● **Attività da svolgere**:
a: Trascriva fedelmente il passo dell'articolo sull'Ordine degli infermieri a partire da "La nascita dell’Ordine degli" fino a "e consigliere dell’Ordine.".
b: Secondo l'articolo sull'Ordine degli infermieri, quanti iscritti conta l'Ordine delle professioni infermieristiche di Torino?

La nascita dell’Ordine degli infermieri è una tutela in più per i cittadini


«Il provvedimento rende finalmente merito a chi ogni giorno si dedica all’assistenza dei più fragili e ai bisogni di salute delle persone», affermano Monica Rolfo e Luigi Abate, professionisti della Clinica Fornaca nonché vice presidente e consigliere dell’Ordine.

«La nascita dell’Ordine delle professioni infermieristiche rappresenta un grosso passo avanti in termini di riconoscimento della figura professionale e, soprattutto, di tutela verso i cittadini, destinatari di tutte le attività che coinvolgono gli infermieri. L’esistenza di un Ordine professionale garantisce sull’aggiornamento continuo nonché sul mantenimento dei requisiti necessari per esercitare la professione, un meccanismo che difende i pazienti da figure inadeguate o, peggio ancora, abusive». Monica Rolfo, responsabile dei Servizi assistenziali sanitari di Clinica Fornaca e Humanitas Cellini e Luigi Abate, coordinatore infermieristico del Blocco operatorio B della Clinica Fornaca, introducono così la grande e attesa novità che ha caratterizzato il 2018 degli infermieri: «Prima esisteva il Collegio infermieristico – spiegano – oggi siamo finalmente all’interno di un Ordine professionale che implica maggiori azioni e responsabilità e che rende vincolante il nostro parere anche in questioni di deontologia ed etica».

Con i suoi 447mila effettivi, la FNOPI (Federazione nazionale degli ordini delle professioni infermieristiche) rappresenta il più grande Ordine professionale italiano per numero di iscritti: «Aspettavamo questo risultato da oltre dieci anni – aggiungono ancora Rolfo e Abate -. Si tratta di un provvedimento che rende finalmente merito a chi ogni giorno si dedica all’assistenza dei più fragili e ai bisogni di salute delle persone». L’Ordine delle professioni infermieristiche di Torino conta su circa 15mila iscritti e vede sia Monica Rolfo (vice presidente) sia Luigi Abate (consigliere) mettere a disposizione di tutti la rispettiva lunga esperienza maturata proprio nell’ambito dei Collegi infermieristici.

«È fondamentale che il lavoro avviato negli anni scorsi all’interno del Collegio abbia oggi continuità e venga mantenuto – prosegue Monica Rolfo -. In questi primi mesi d’attività abbiamo lavorato per allargare il più possibile la base operativa dell’Ordine, lavorando su programmi concepiti per coinvolgere il maggior numero di persone». Luigi Abate è anche membro nazionale dell’Osservatorio nazionale per la libera professione della FNOPI: «Stiamo vivendo una fase molto importante che definisce in modo nuovo e finalmente adeguato la figura professionale dell’infermiere».

Una figura che nella Clinica Fornaca e nelle altre strutture Humanitas di Torino (la clinica Cellini e l’ospedale Gradenigo) si tende già da tempo a valorizzare con energia: «All’interno dei Servizi assistenziali sanitari – conferma Monica Rolfo – la progettualità è molto valorizzata e ci permette di trovare spazio di azione a autonomia che si traducono in attività concrete. In Fornaca, come nelle altre due strutture torinesi, si sente un forte spirito di squadra in cui condivisione e collaborazione realizzano un rapporto circolare e mai gerarchico tra direzione e base». «Posto che esistono sempre margini di miglioramento – conclude Luigi Abate -, si percepisce in modo molto chiaro la capacità della Clinica di valorizzare le competenze senza mai fare distinzioni tra libero professionisti e dipendenti nonché l’attenzione affinché si lavori sempre tutti insieme senza mai lasciare indietro nessuno».

[Voci di dati archiviate]

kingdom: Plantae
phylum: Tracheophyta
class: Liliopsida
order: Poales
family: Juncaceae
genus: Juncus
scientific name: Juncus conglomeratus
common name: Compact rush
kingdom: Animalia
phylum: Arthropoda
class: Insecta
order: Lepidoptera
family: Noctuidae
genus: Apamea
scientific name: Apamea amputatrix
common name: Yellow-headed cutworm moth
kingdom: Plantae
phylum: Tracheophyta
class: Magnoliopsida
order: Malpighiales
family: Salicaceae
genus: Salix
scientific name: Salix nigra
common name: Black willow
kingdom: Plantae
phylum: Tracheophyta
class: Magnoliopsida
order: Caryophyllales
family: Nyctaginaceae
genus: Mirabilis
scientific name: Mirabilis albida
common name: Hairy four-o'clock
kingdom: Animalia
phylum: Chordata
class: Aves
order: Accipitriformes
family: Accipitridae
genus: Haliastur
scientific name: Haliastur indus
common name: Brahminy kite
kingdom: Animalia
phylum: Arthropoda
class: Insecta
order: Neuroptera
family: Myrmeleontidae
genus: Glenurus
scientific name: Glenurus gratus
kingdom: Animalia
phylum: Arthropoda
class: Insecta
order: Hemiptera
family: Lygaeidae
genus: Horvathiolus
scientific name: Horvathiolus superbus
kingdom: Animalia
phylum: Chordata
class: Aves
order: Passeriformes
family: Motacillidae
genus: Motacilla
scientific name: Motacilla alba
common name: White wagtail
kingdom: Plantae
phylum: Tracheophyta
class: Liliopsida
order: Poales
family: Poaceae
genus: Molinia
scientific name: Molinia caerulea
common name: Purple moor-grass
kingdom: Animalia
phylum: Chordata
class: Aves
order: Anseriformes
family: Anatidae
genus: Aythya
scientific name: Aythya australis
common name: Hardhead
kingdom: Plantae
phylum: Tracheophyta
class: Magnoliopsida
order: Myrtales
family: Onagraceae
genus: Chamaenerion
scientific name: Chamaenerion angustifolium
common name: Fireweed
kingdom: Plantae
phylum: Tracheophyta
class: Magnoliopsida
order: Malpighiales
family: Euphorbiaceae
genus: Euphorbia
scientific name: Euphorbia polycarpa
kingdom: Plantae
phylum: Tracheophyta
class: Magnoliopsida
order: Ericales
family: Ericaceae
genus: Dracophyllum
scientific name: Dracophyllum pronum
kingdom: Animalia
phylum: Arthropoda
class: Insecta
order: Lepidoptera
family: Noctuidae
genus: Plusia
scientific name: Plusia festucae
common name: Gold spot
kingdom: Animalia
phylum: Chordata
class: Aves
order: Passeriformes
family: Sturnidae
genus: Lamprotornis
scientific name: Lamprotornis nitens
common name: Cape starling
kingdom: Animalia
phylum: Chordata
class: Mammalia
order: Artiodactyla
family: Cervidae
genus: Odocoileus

● **Risposte alle attività**:
a:
La nascita dell’Ordine degli infermieri è una tutela in più per i cittadini


«Il provvedimento rende finalmente merito a chi ogni giorno si dedica all’assistenza dei più fragili e ai bisogni di salute delle persone», affermano Monica Rolfo e Luigi Abate, professionisti della Clinica Fornaca nonché vice presidente e consigliere dell’Ordine.

b: Circa 15mila iscritti.